::: PROVIDED INFORMATION :::
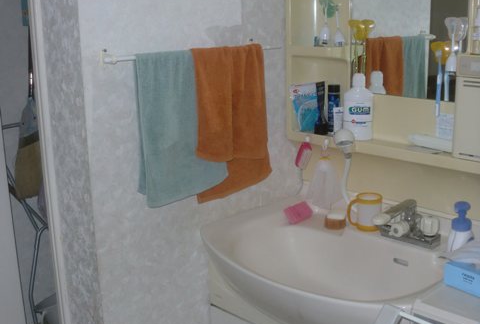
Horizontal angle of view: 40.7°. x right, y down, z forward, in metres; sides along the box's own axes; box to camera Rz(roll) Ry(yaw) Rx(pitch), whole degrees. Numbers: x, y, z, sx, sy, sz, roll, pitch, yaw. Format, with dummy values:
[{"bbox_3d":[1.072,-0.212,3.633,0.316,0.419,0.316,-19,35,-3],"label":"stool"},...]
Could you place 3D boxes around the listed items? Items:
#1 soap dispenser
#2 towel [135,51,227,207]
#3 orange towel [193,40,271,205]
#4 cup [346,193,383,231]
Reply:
[{"bbox_3d":[0.565,0.169,1.644,0.070,0.135,0.072,7,16,32],"label":"soap dispenser"},{"bbox_3d":[-0.157,-0.104,1.786,0.285,0.410,0.065,-13,18,-41],"label":"towel"},{"bbox_3d":[-0.013,-0.120,1.915,0.315,0.445,0.070,-13,18,-41],"label":"orange towel"},{"bbox_3d":[0.358,0.144,1.865,0.104,0.094,0.077,1,14,11],"label":"cup"}]

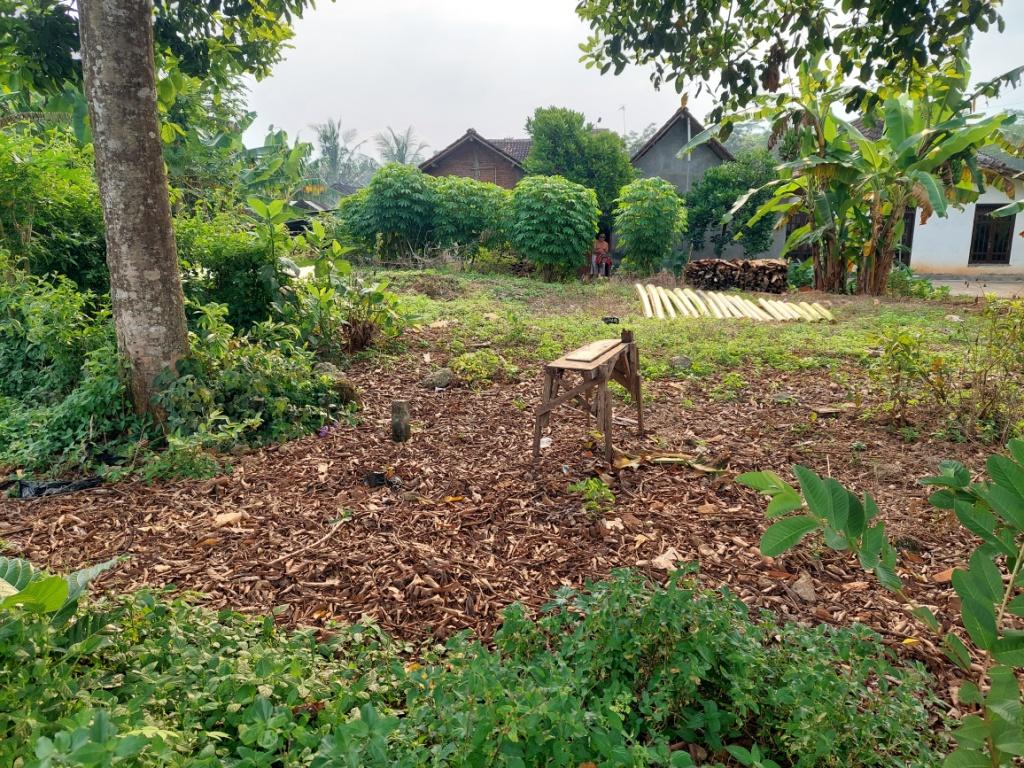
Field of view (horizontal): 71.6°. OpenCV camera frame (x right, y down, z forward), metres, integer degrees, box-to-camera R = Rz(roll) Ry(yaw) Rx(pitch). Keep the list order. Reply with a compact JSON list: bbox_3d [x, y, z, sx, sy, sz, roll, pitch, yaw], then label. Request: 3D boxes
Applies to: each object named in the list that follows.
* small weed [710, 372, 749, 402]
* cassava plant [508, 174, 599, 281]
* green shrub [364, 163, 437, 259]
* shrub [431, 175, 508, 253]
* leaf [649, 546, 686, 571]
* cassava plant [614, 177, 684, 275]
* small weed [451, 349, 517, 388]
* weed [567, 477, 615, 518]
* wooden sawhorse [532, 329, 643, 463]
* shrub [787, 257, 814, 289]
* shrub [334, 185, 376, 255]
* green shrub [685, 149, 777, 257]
[{"bbox_3d":[1.945,0.022,6.350,0.320,0.200,0.280,0,12,0],"label":"small weed"},{"bbox_3d":[1.070,-4.034,18.300,2.200,2.650,2.150,0,12,0],"label":"cassava plant"},{"bbox_3d":[-3.376,-5.163,21.500,2.300,2.900,2.200,0,12,0],"label":"green shrub"},{"bbox_3d":[-1.379,-5.252,22.000,2.500,2.600,2.200,0,12,0],"label":"shrub"},{"bbox_3d":[0.742,0.840,3.400,0.155,0.045,0.120,0,12,0],"label":"leaf"},{"bbox_3d":[3.796,-4.375,19.600,1.850,2.650,1.800,0,12,0],"label":"cassava plant"},{"bbox_3d":[-0.285,-0.175,7.100,0.620,0.310,0.520,0,12,0],"label":"small weed"},{"bbox_3d":[0.446,0.619,3.980,0.240,0.190,0.220,0,12,0],"label":"weed"},{"bbox_3d":[0.553,0.039,5.048,0.530,0.770,0.830,6,14,25],"label":"wooden sawhorse"},{"bbox_3d":[6.728,-2.591,16.500,0.700,0.720,0.600,0,12,0],"label":"shrub"},{"bbox_3d":[-4.896,-5.181,22.500,1.700,2.200,1.700,0,12,0],"label":"shrub"},{"bbox_3d":[6.309,-5.125,20.500,2.600,3.350,2.300,0,12,0],"label":"green shrub"}]

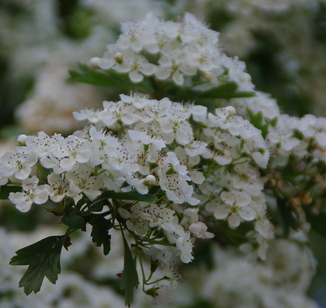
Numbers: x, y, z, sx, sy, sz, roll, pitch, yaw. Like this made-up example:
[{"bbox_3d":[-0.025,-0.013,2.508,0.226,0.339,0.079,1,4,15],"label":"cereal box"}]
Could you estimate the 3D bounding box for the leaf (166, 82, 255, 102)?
[{"bbox_3d":[0.019,-0.024,0.980,0.035,0.008,0.019,0,0,0],"label":"leaf"}]

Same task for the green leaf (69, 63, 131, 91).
[{"bbox_3d":[-0.024,-0.030,0.980,0.027,0.011,0.017,0,0,0],"label":"green leaf"}]

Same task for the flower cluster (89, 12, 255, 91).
[{"bbox_3d":[0.004,-0.040,0.985,0.066,0.031,0.050,0,0,0],"label":"flower cluster"}]

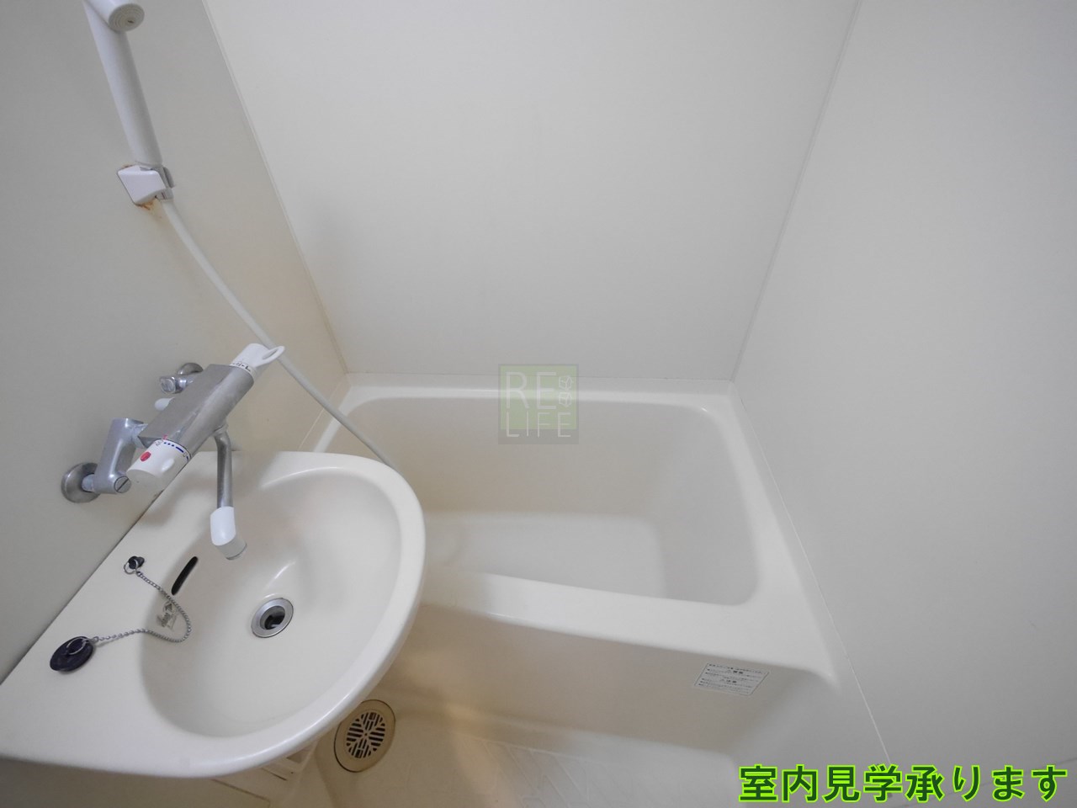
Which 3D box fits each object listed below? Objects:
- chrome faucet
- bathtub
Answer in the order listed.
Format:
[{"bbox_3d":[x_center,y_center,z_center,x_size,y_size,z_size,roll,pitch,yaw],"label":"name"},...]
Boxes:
[{"bbox_3d":[-0.494,0.050,0.640,0.226,0.141,0.311,1,42,4],"label":"chrome faucet"},{"bbox_3d":[-0.031,0.355,1.086,1.040,0.520,0.700,1,42,4],"label":"bathtub"}]

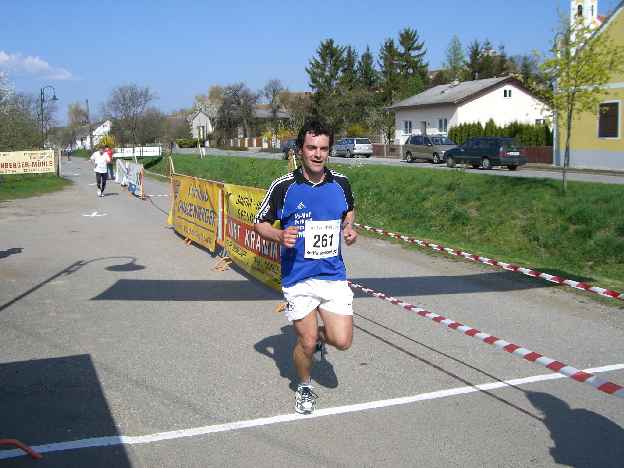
:::
- [WORK REQUEST] From the listing above, count the lines that include the word "forward" and give the total alone.

- [EXERCISE OUTPUT] 2